What You Need To Know

  • Mary Jo Huismann is the only female high school basketball coach in the state with 700 wins

  • Huismann coached high school girls' basketball for 50 years — 46 at her alma matter Mother of Mercy High School

  • Huismann started her career as UC women's basketball coach but she says she loved coaching at Mercy and ended up staying there

  • Now, Huismann just finished her fourth season at Talawanda High School and is working to build up the program

Huismann is a fixture in Ohio high school girls' basketball, coaching the sport for 50 years. She said she knew at a young age that coaching was what she wanted to do.

“I feel like especially in high school, junior/senior, I knew that’s what I wanted to go into," Huismann said.

Huismann started coaching at the University of Cincinnati, which she said didn't pay for while pursuing her graduate degree. After a year stint coaching at Capital, she came back to southwest Ohio in 1972 and began coaching UC while also coaching at her alma matter, Mother of Mercy high school.

“You only played nine games, eight to 10 games at that time," she said. "That’s why I could do UC because UC only played 12 games, and so they went around my schedule.”

Mercy was where Huismann thrived, but she honestly never thought she’d stay there for 46 years.

“I thought I’d coach college because I was coaching college, and even when I went to Mercy, I had gone to Mercy, and so they knew me and they called me," Huismann said. "I took the job in maybe June and then in August I got some offers for Kent State and Ohio State. But then Mercy kept conceding and giving me more things, and I ended up loving being there.”

Huismann said once she got rolling, she never wanted to leave.

“Oh yeah!" she said. "Because it was a place, you know how people say they loved going to work? Yeah, I did!”

But in 2018, the school announced it would combine with McAuley High School due to declining enrollment.

“It was very, very hard," Huismann said. "I think it was hard on everybody.”

But Huismann didn’t get the job at the new school.
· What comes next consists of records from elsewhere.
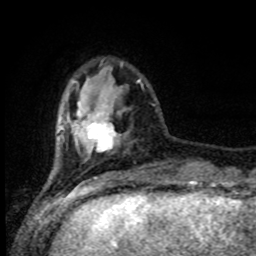
Breast MRI (dynamic contrast-enhanced), one axial slice. Cropped to one breast. Dynamic contrast-enhanced series, time point 2 of 8 at this slice position (early post-contrast). 1.5 T. TE 4.2 ms, TR 7 ms. 2 mm slice thickness. 256 × 256 image matrix, field of view 165 × 165 mm. Female patient.
Structures marked on this image (semi-automatic segmentation, software-assisted and operator-edited):
- enhancing-tissue mask used for the functional tumour volume (all voxels passing the contrast-enhancement thresholds inside the analysis volume; usually the tumour): bounding box <77,103,116,152> (left, top, right, bottom; pixels)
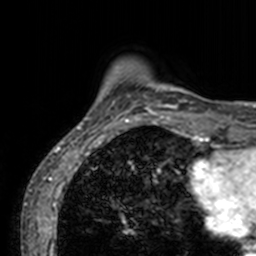
Breast MRI, one axial slice. Cropped to one breast. Dynamic contrast-enhanced series, time point 2 of 7 at this slice position (early post-contrast). 3 T. TE 1.7 ms, TR 4 ms. 1 mm slice thickness. 256 × 256 image matrix, field of view 165 × 165 mm. Female patient.
Structures marked on this image (semi-automatic segmentation, software-assisted and operator-edited):
- enhancing-tissue mask used for the functional tumour volume (all voxels passing the contrast-enhancement thresholds inside the analysis volume; usually the tumour): bounding box [x1, y1, x2, y2] px = [71, 76, 200, 133]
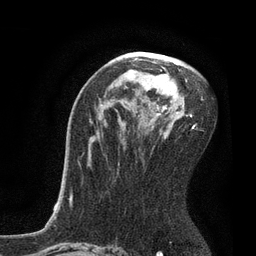
Breast MRI, one axial slice; slice 49 of 80 in the series (ordered by position); cropped to one breast; dynamic contrast-enhanced series, time point 2 of 7 at this slice position (early post-contrast); 3 T; TE 2.1 ms, TR 4.7 ms; 256 × 256 image matrix. Female patient.
Annotated regions visible in this slice (semi-automatically segmented with operator editing):
- enhancing-tissue mask used for the functional tumour volume (all voxels passing the contrast-enhancement thresholds inside the analysis volume; usually the tumour): box from (x=127, y=53) to (x=203, y=133) px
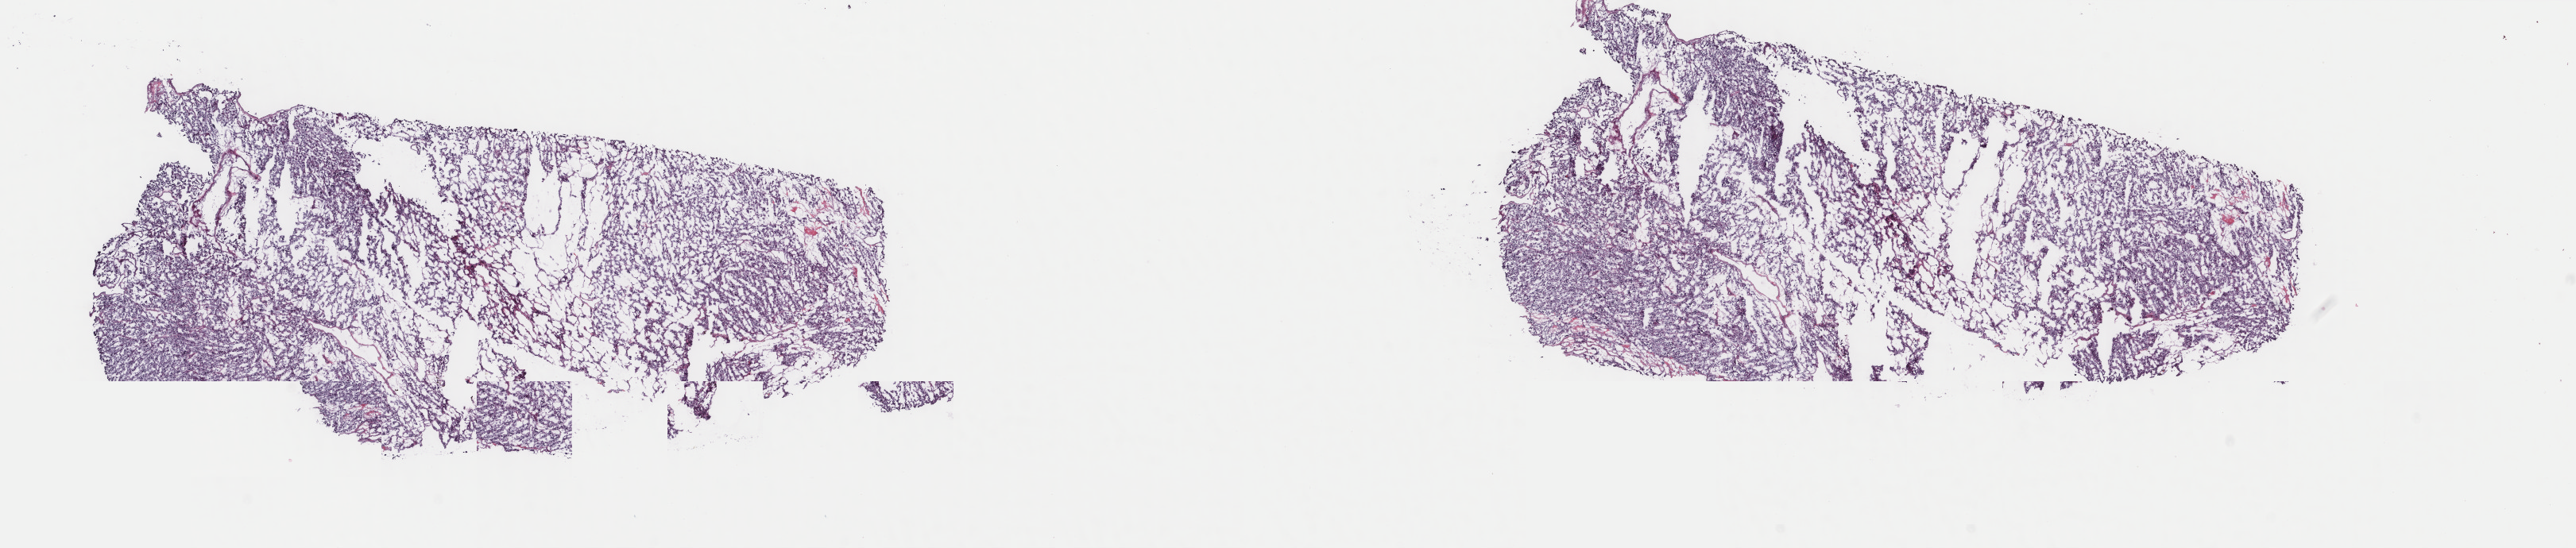
Whole-slide histology image, H&E, shown as a low-resolution overview of the whole scanned area (about 25.7 x 5.5 mm), frozen section, primary tumour sample from the adrenal gland. Male patient; age at initial diagnosis 43 years. Slide review estimates, as recorded: tumour cells 95%, tumour nuclei 100%, normal cells 0%, stromal cells 5%, necrosis 0%. Inflammatory infiltration, as recorded: lymphocyte infiltration 0%, monocyte infiltration 0%, neutrophil infiltration 0%.
Laterality: right. Histologic diagnosis: Pheochromocytoma, NOS.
While she thought it was the end of her career, she couldn’t quite give it up.

“I wasn’t going to coach," she said. "But then I just didn’t really want to stop, and then when they give me the job. Then I got more obsessed. It’s probably not good, but it’s part of my personality. Talawanda was open.”

That’s how she made her way to Oxford, building up a program for the second time in her career.
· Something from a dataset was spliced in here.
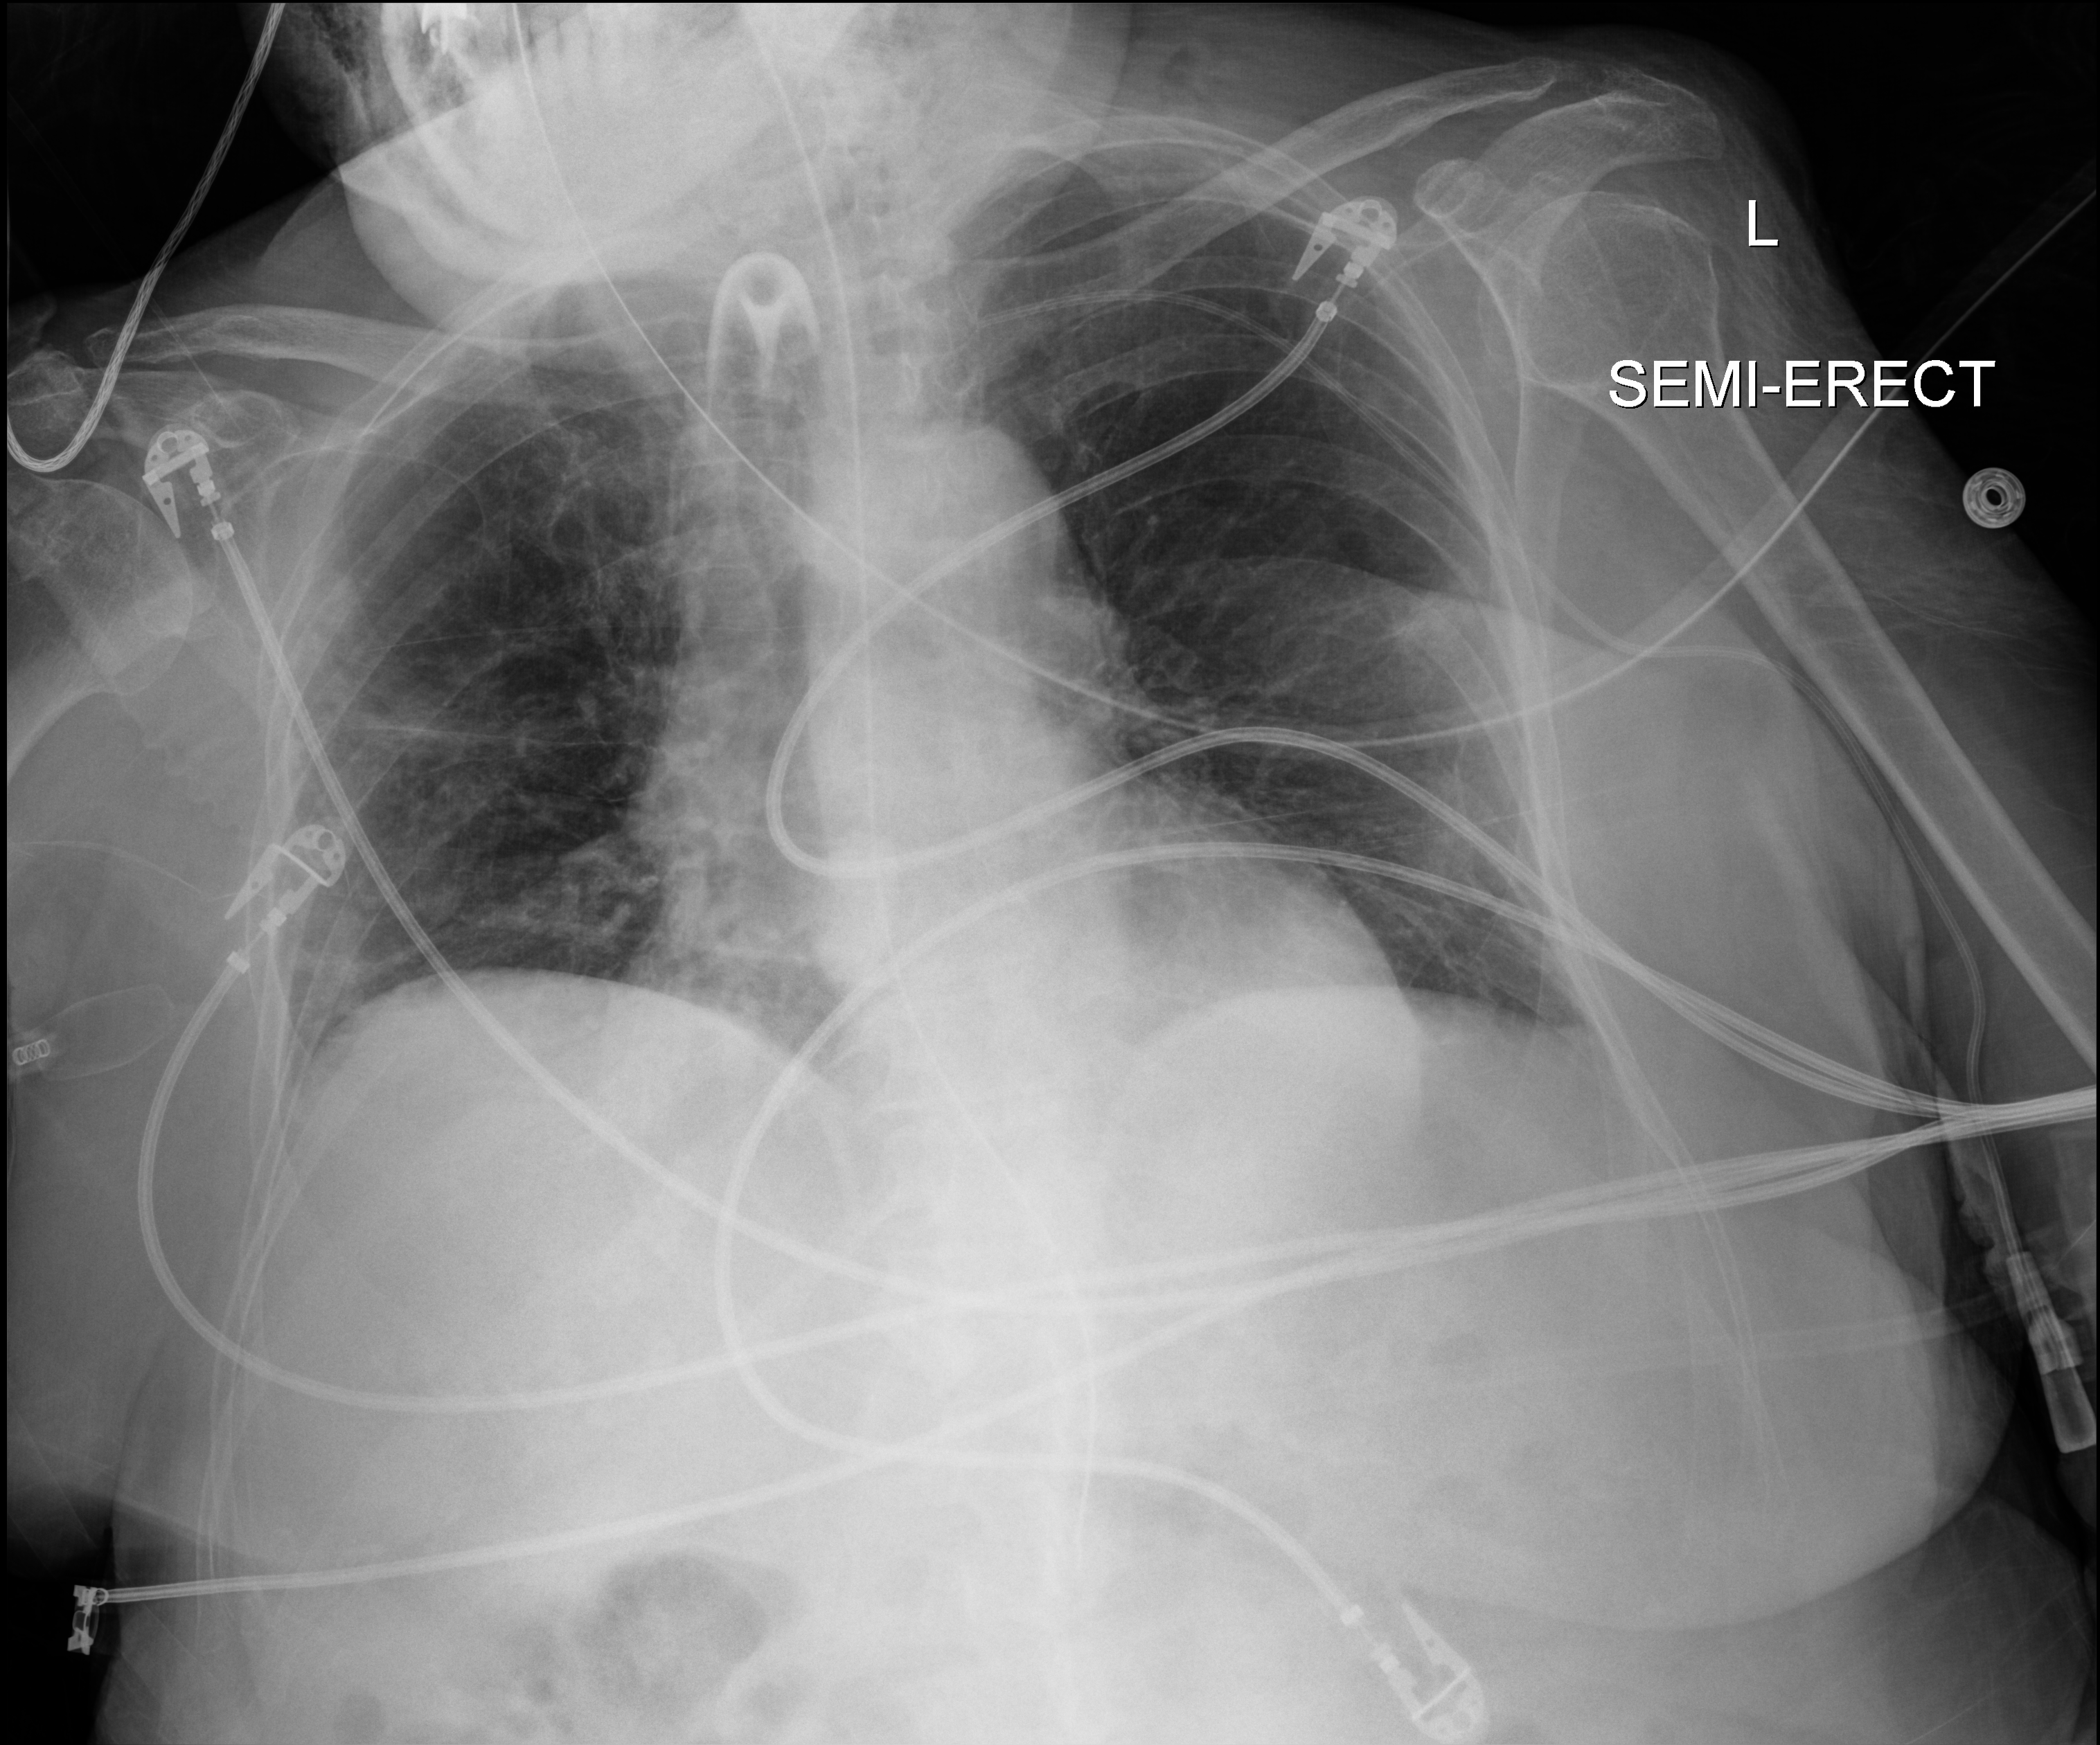
Portable chest radiograph. Patient hospitalised with COVID-19; female, aged 75–90 years.
From the hospital-stay record, not from the radiograph (when in the stay this image was taken is not recorded): COPD (admission record): no; diabetes (admission record): no.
“I said, 'well I’ll try to build it up' and that’s challenging to me," she said. "I like the challenge, and at first, I thought I’m crazy. But it worked. We got better.”
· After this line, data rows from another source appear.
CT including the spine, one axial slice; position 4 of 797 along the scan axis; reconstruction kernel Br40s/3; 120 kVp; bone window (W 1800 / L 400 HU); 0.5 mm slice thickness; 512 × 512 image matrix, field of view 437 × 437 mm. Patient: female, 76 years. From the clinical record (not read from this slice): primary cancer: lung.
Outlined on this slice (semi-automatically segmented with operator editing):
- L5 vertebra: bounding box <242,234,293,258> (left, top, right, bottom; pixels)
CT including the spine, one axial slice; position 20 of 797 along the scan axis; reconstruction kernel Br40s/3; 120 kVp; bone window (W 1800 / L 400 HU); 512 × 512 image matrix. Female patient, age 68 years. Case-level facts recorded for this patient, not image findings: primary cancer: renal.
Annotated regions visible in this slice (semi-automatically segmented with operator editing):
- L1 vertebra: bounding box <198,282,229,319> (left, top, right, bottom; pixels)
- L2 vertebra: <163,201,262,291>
There is where she got her 700th win, the first female coach in the state to do so. But she said that’s not what it’s about.

“It wasn’t why you stay," she said. "It isn’t why you go.”

Now, after finishing up her 50th season, Huismann gets asked every day, "how much longer?"

The truth is, as long as possible.

“As long as I physically can do it and mentally want to do it, it’s fun," she said. "I enjoy it. People think I’m crazy, but yes, I do enjoy it.”